PhD Thesis Defense
Zoom: https://caltech.zoom.us/j/82674474782
Increasing adoption of learning-based controllers in autonomous systems presents significant challenges to ensuring reliability, that traditional model-based approaches often enjoy. These controllers are particularly vulnerable to distribution shifts, mismatches between training and deployment data, which can be catastrophic in safety-critical applications. While classical robust control offers protection, it is often overly conservative, discarding valuable statistical information in favor of worst-case guarantees.

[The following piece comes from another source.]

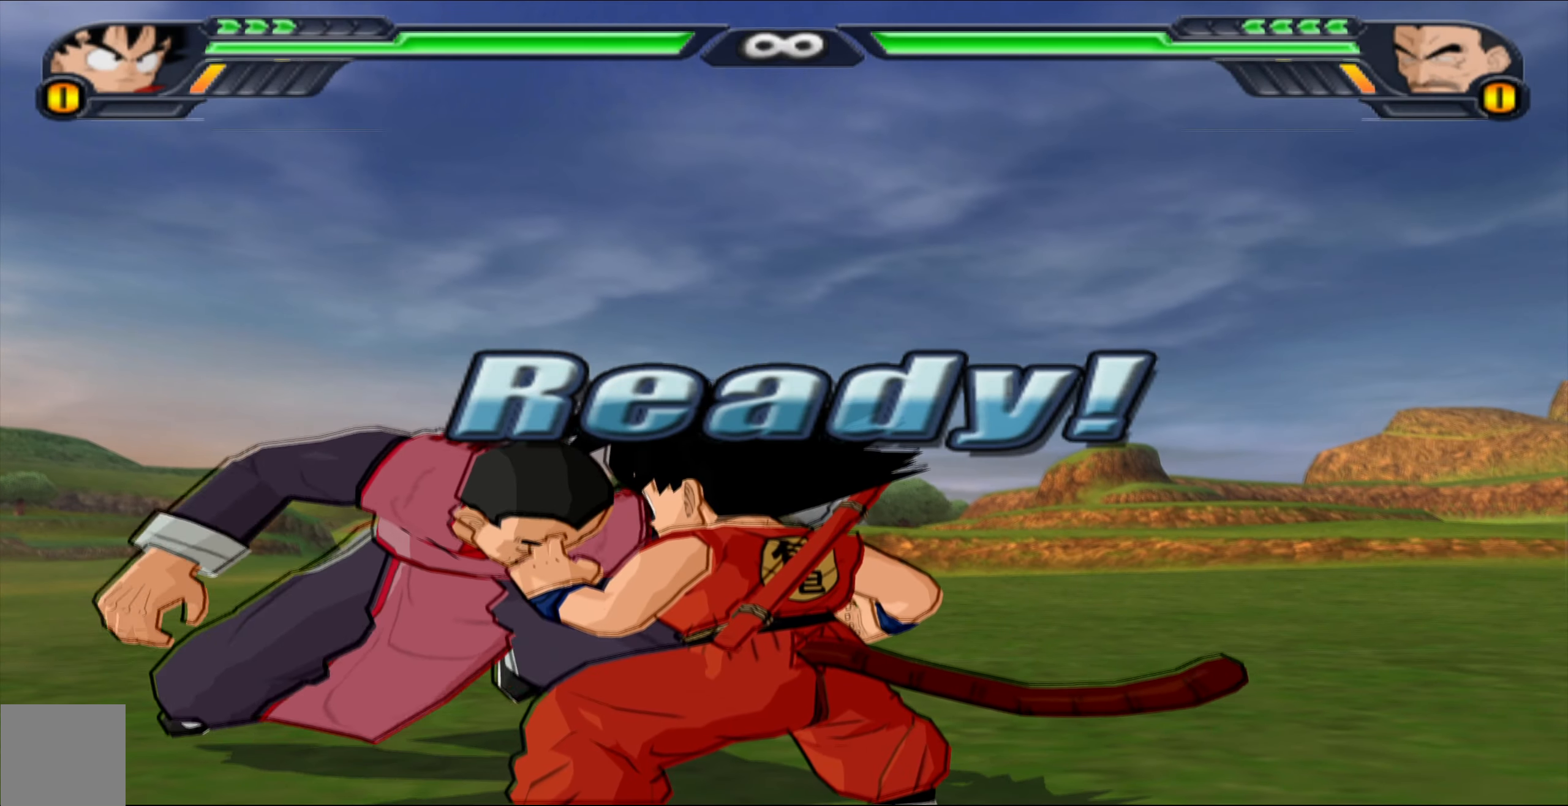
{"buttons": [], "left_stick": "center", "right_stick": "center", "events": [[117, "X", "down"], [150, "X", "up"], [267, "X", "down"], [317, "X", "up"], [433, "X", "down"], [500, "X", "up"]]}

To address these limitations, my talk explores two complementary approaches that integrate statistical modeling into control design. First, I present distributionally robust control as a principled method for guarding against temporally correlated distribution shifts. By modeling uncertainty with a Wasserstein ball around a nominal distribution, I derive a tractable formulation that balances robustness and performance in a data-informed manner. However, these methods face scalability issues with longer time horizons. In the second part of the talk, I introduce the nonrational control framework, which enables the synthesis of scalable and stabilizing controllers for a broad class of infinite-horizon problems, including distributionally robust control. This framework allows for the design of finite-dimensional controllers even when the optimal solution is infinite-dimensional (nonrational). I demonstrate its generality through several examples, including mixed H2/H∞ control.